- Opening Delimiter -

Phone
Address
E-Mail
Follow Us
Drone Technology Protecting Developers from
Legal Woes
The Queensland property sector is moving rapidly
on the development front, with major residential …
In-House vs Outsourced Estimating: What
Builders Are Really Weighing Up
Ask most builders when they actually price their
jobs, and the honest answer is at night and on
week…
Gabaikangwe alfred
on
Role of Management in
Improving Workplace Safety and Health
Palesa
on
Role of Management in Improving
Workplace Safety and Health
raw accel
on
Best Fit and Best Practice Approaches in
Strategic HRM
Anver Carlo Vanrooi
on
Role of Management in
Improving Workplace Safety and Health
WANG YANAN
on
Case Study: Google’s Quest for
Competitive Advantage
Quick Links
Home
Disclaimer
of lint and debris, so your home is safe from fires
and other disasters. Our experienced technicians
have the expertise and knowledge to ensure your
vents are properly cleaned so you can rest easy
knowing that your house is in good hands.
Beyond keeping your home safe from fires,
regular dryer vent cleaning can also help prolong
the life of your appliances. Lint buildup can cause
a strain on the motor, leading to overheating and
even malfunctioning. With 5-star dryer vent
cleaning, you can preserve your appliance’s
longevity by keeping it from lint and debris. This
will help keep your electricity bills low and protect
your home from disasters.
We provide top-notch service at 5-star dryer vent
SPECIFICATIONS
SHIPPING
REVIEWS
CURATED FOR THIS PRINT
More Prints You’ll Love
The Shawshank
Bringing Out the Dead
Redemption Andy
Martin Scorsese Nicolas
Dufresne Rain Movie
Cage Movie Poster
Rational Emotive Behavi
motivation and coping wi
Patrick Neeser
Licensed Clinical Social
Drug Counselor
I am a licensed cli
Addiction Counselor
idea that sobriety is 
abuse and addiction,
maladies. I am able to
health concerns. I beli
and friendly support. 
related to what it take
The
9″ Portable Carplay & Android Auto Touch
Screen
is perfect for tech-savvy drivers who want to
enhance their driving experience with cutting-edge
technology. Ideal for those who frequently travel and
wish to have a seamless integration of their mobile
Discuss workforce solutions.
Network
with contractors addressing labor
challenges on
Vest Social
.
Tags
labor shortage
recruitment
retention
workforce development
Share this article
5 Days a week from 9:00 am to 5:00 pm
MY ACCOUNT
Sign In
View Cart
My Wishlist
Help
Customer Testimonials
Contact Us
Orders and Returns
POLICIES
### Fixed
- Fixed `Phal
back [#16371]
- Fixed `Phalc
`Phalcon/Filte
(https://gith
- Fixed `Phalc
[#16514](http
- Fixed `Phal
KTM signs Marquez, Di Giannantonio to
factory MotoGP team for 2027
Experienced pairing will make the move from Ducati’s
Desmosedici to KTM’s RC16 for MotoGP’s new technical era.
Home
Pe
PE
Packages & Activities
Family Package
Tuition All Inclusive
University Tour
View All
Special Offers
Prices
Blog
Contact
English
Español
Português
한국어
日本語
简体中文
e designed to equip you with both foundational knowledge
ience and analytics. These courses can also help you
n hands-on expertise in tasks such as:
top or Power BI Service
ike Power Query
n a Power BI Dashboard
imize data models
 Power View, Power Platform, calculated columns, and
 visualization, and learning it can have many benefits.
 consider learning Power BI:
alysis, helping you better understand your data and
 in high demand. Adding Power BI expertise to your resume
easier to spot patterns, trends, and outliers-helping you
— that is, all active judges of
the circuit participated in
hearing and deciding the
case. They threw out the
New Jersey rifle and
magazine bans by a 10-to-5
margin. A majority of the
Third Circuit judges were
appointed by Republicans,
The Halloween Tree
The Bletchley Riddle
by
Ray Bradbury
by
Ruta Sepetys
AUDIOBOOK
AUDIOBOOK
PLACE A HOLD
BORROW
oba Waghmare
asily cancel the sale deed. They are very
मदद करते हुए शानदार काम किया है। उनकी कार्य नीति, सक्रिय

- Closing Delimiter -

_Problem requirements:_ Transcribe the items without any change, from the start of the items through the line that contains "In-House vs Outsourced Estimating: What", that line included.

_Response to the task:_
Phone
Address
E-Mail
Follow Us
Drone Technology Protecting Developers from
Legal Woes
The Queensland property sector is moving rapidly
on the development front, with major residential …
In-House vs Outsourced Estimating: What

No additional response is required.